- [SELECTED EXCERPT]
++++

The Vetiver Network International

The Vetiver System: A toolkit for community-led, climate change adaptation

This article is the first in what will be an occasional series of articles on the Vetiver System for community-led, climate change adaptation. Subsequent articles will try and focus more on specific challenges faced by communities, and successful examples and experiences that well illustrate how and why the VS “toolkit” has proven a useful option for end users and communities in search of solutions.

Why is this important and what motivates this discussion?

IPCC Cimate Change 2022 Report – risks to rainfed agriculture

Unfortunately, we are all too well aware of the answers to these questions. Simply put, despite all evidence and concern about GHG emissions driving catastrophic climate change, the global emissions just keep going up and we are not doing anywhere near enough to assist those communities on the frontlines of climate change to adapt. The IPCC’s Climate Change 2022 report confirms this: Despite progress, adaptation gaps exist between current levels of adaptation and levels needed to respond to impacts and reduce climate risks (high confidence). Most observed adaptation is fragmented, small in scale…and focused more on planning rather than implementation (high confidence). Observed adaptation is unequally distributed across regions (high confidence)…[with] widening disparities between the estimated costs of adaptation and documented finance allocated to adaptation (high confidence). The largest adaptation gaps exist among lower income population groups (high confidence). At current rates of adaptation planning and implementation the adaptation gap will continue to grow (high confidence).”

++++

- [INSTRUCTIONS TO FOLLOW] Write the next part of the article on community-led climate change adaptation, starting right after its final sentence.

++++

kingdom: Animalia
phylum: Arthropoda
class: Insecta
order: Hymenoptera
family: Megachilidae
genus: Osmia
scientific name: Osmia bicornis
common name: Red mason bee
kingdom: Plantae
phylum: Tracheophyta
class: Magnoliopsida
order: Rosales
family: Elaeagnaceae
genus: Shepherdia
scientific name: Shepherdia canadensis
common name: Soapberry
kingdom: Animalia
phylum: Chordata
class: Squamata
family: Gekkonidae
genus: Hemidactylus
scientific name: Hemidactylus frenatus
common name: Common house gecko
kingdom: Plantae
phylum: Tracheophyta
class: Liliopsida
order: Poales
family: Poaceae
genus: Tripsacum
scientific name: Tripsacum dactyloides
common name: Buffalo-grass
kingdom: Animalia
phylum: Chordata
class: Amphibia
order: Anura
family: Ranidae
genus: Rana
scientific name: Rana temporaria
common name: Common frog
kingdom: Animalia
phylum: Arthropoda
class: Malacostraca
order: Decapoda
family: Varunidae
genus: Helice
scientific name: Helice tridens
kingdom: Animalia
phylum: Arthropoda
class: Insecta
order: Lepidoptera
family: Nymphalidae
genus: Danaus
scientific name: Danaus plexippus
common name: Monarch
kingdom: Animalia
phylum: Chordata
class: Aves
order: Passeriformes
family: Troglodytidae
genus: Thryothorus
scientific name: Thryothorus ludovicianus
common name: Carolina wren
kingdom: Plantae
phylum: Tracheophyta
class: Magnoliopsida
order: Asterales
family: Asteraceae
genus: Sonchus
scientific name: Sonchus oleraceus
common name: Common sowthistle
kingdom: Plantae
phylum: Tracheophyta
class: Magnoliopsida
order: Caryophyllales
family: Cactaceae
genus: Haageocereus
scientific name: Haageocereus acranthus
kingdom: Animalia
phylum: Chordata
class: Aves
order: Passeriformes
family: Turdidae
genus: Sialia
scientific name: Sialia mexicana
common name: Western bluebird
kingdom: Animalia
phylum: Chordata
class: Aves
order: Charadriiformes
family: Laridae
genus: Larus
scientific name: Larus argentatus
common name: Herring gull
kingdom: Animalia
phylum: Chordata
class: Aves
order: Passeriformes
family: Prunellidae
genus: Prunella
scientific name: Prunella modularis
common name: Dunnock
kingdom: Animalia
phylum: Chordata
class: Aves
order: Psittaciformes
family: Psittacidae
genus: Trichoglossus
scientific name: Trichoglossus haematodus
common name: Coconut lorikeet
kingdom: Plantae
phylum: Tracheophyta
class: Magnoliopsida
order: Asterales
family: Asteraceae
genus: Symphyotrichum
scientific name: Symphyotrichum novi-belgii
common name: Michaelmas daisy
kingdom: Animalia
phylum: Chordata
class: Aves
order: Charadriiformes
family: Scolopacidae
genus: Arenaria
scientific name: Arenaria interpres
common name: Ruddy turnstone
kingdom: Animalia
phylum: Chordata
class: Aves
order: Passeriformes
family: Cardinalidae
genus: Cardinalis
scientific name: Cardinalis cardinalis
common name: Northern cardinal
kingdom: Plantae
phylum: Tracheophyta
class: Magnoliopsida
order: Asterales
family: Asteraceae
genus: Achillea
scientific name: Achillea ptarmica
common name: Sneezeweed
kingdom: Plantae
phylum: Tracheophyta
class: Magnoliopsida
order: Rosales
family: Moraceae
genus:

++++

- [SOLVED EXERCISE]
In short, government and donor-dependent support for climate change adaptation suffers from too little financing, and too little on-the-ground action. It is just not credible that formal, “planned adaptation” – dependent as it is on public policy/planning/budgets, capacity, and political will ­– can effectively reach the most vulnerable and threatened rural communities of smallholders dependent upon agriculture (especially rainfed agriculture) and their natural resources for their livelihoods and long-term survival.

If this is the reality for poor rural communities (and it is), what are the options? One of the most obvious options is to empower communities with tools that are practical, affordable, and proven effective, as well as with the knowledge and capacity to apply and manage these themselves. A recent study that looked at hundreds of articles and major adaptation support programs and found that individuals and households engaged in smallholder agriculture and/or pastoralism were already taking the lead in seeking and applying solutions. This type of locally-led adaptation – sometimes referred to as autonomous adaptation – accounted for two out of every three concrete actions being taken to adapt to increasingly common, extreme weather events and changing weather patterns. The study also found that the effectiveness of these local adaptation efforts was constrained by “soft limits”, such as a lack of focus on: implementation and  building communities’ capacity; on providing knowledge and information; access to capital to pay the costs associated with adaptation; and bureaucratized approaches prioritizing “governmental actors who are meant to act on behalf of vulnerable populations”.

This is where the Vetiver System comes in with its wide range of proven, cost-effective applications that, taken together, provide a toolkit that individuals and communities can manage and apply to enhance their resilience and climate change adaptation capacity. The table below provides examples of VS applications that are relevant for communities’ struggling to manage and mitigate the risks they face due to climate change.  The VS toolkit offers communities a menu of some thirty different eco-engineering applications for making agriculture climate smart; bioengineering/green infrastructure to stabilize/protect productive infrastructure and lands; phytoremediation of contaminated lands and waters; natural disaster prevention/risk mitigation; and others to enhance livelihoods (e.g., handicrafts, roofing thatch, essential oil, medicinals, carbon sequestration).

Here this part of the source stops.